What to do: Look over the material below and count the lines that include "expression". Give only the total.

Supplied information:
>>>

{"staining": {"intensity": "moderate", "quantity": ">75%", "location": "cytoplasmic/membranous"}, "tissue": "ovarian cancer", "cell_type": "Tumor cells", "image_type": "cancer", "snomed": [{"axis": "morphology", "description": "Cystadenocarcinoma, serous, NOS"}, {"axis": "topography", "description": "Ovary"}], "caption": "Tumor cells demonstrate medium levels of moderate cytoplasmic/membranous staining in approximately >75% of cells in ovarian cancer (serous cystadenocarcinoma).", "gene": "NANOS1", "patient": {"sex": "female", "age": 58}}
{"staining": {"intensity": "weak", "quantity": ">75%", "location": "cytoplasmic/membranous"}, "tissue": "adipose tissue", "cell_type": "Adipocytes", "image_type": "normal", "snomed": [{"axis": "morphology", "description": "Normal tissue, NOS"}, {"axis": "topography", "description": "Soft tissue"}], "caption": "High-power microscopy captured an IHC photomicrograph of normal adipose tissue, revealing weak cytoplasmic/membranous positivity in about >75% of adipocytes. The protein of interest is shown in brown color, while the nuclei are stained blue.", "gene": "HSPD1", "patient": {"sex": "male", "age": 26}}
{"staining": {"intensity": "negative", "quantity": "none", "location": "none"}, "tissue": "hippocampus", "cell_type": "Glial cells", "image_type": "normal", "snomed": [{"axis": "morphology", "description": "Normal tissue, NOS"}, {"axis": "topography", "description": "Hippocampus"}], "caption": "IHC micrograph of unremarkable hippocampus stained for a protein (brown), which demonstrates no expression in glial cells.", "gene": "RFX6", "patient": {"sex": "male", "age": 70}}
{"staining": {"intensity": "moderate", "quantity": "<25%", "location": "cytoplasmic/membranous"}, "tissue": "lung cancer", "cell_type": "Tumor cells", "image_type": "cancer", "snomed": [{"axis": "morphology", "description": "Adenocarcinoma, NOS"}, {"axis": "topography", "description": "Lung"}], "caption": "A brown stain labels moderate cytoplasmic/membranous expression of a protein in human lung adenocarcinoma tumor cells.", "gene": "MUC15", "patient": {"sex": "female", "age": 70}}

<<<

The answer: 2